21,051 days and very happy to still be above the sod!  :mrgreen:

Sue


----------



## FM William Burns (Sep 24, 2012)

For me today is: 19,063

and I like MT's:



> Today is day #21,332 for me so my advice to you young wiper snapper is enjoy life and live life but don't abuse the life that has been given you. :cheers


----------



## fatboy (Sep 24, 2012)

OK, I'll fess up............19,402...........


----------



## jpranch (Sep 24, 2012)

I thank you all. I'm in very good company!


----------



## joetheinspector (Sep 24, 2012)

day 19,554 for me


----------



## Alias (Sep 25, 2012)

jpranch said:
			
		

> I thank you all. I'm in very good company!


Indeed you are as well as everyone, including myself, on the Forum!

Sue :cowboy


----------



## cda (Sep 25, 2012)

Don't trust anyone under 10000!!!!


----------



## High Desert (Sep 25, 2012)

21,653 and still on the right side of the dirt!


----------



## pwood (Sep 25, 2012)

thank you conarb for making me feel young. And thank you for supporting me all those years and i will be sucking on the government tet real soon.Can i get a raise?


----------



## conarb (Sep 25, 2012)

Pwood said:
			
		

> thank you conarb for making me feel young. And thank you for supporting  me all those years and i will be sucking on the government tet real  soon.Can i get a raise?

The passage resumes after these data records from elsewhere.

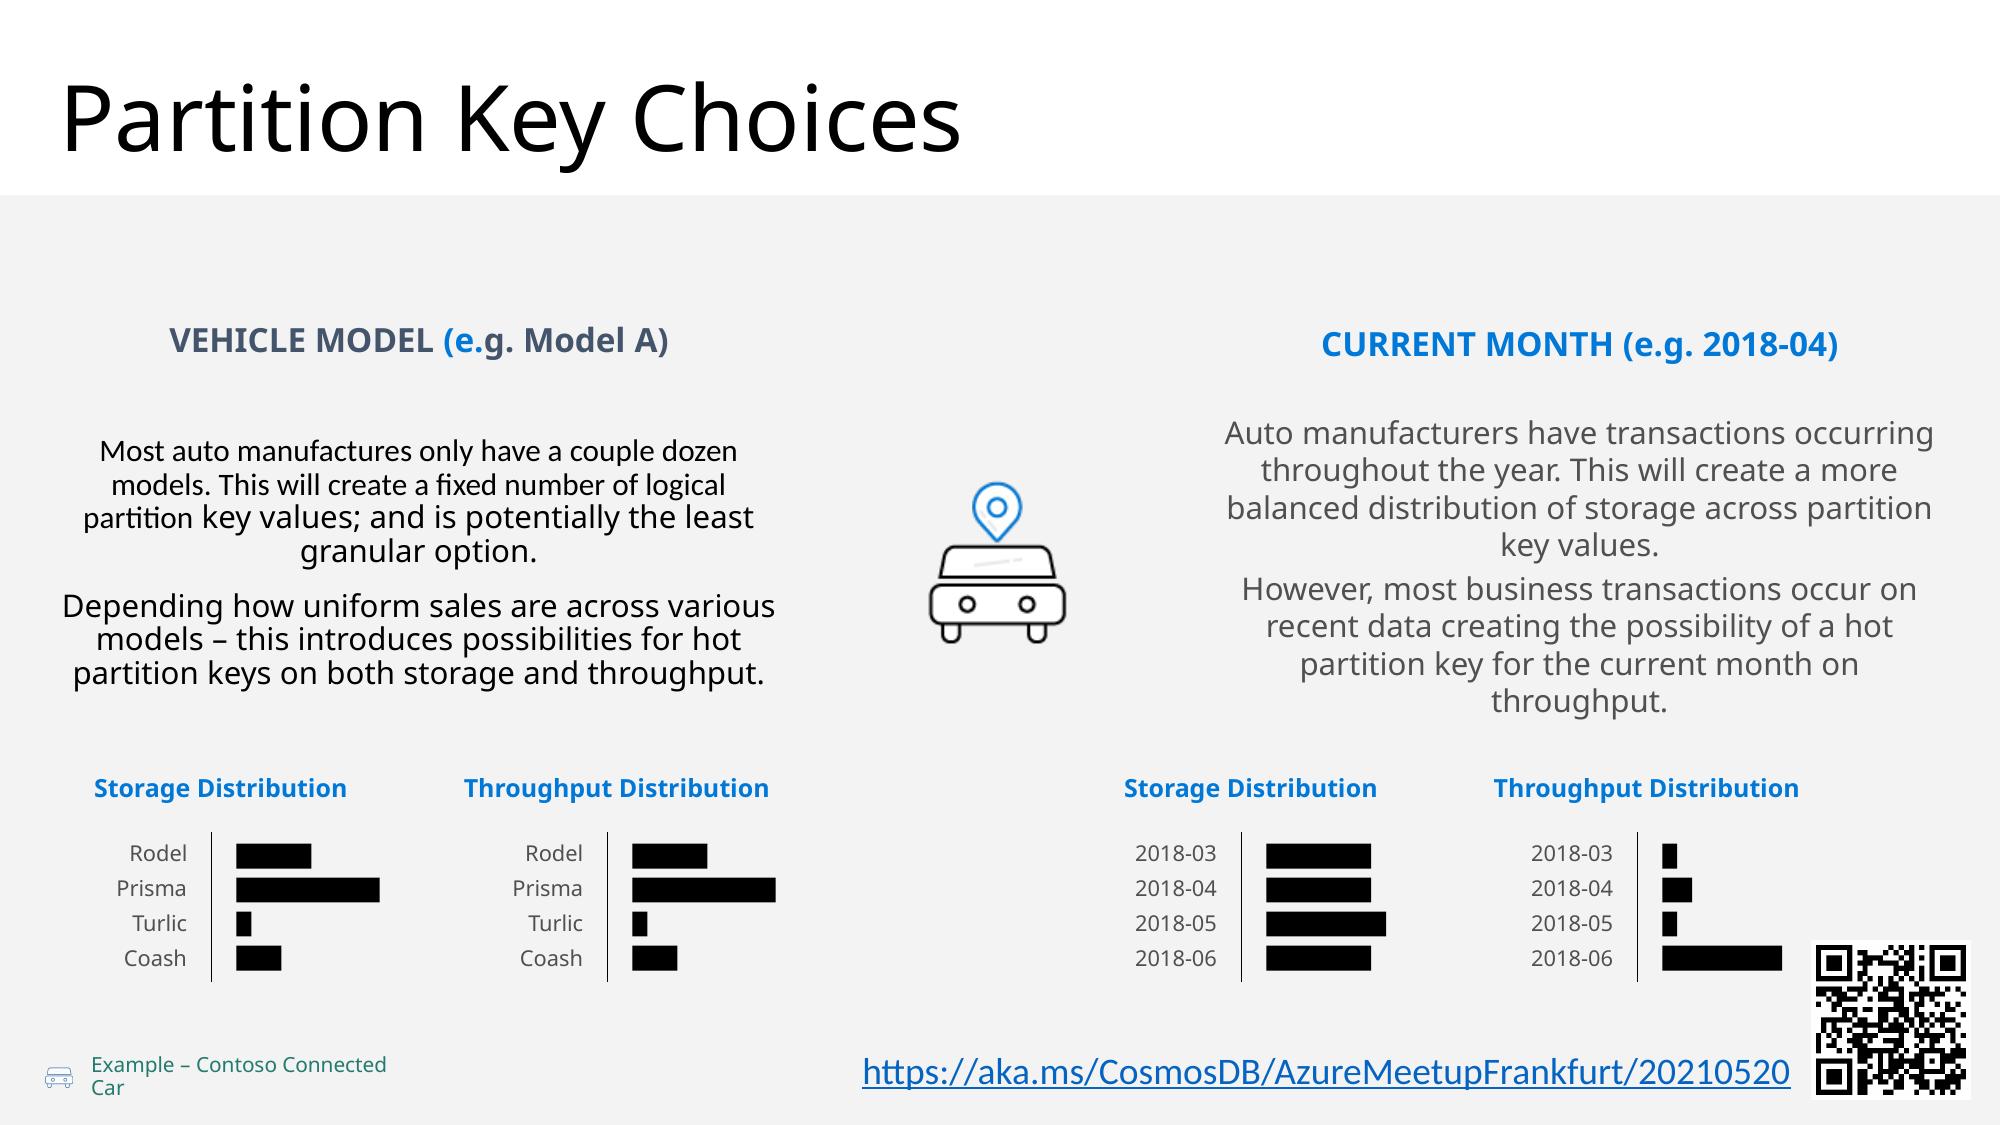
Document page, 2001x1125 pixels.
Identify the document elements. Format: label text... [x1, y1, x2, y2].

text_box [44, 1065, 422, 1089]
title Partition Key Choices [44, 47, 1957, 196]
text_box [52, 764, 786, 982]
text_box CURRENT MONTH (e.g. 2018-04) Auto manufacturers have transactions occurring throughout the year. This will create a more balanced distribution of storage across partition key values. However, most business transactions occur on recent data creating the possibility of a hot partition key for the current month on throughput. [1205, 315, 1955, 727]
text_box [842, 940, 1971, 1101]
picture [882, 475, 1118, 650]
list VEHICLE MODEL (e.g. Model A) Most auto manufactures only have a couple dozen models. This will create a fixed number of logical partition key values; and is potentially the least granular option. Depending how uniform sales are across various models – this introduces possibilities for hot partition keys on both storage and throughput. [44, 315, 795, 969]
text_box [1082, 764, 1816, 940]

Okay, I'll keep working and paying taxes, but no raises!  Those million dollar a year pensions are going to be rough enough  for me to pay at my age.


----------



## fatboy (Sep 25, 2012)

Million a year????? I hope you are not implying that that is what happens at the the end of building fire code folks careers, at the rate I'm going, I'll be right there with you.........


----------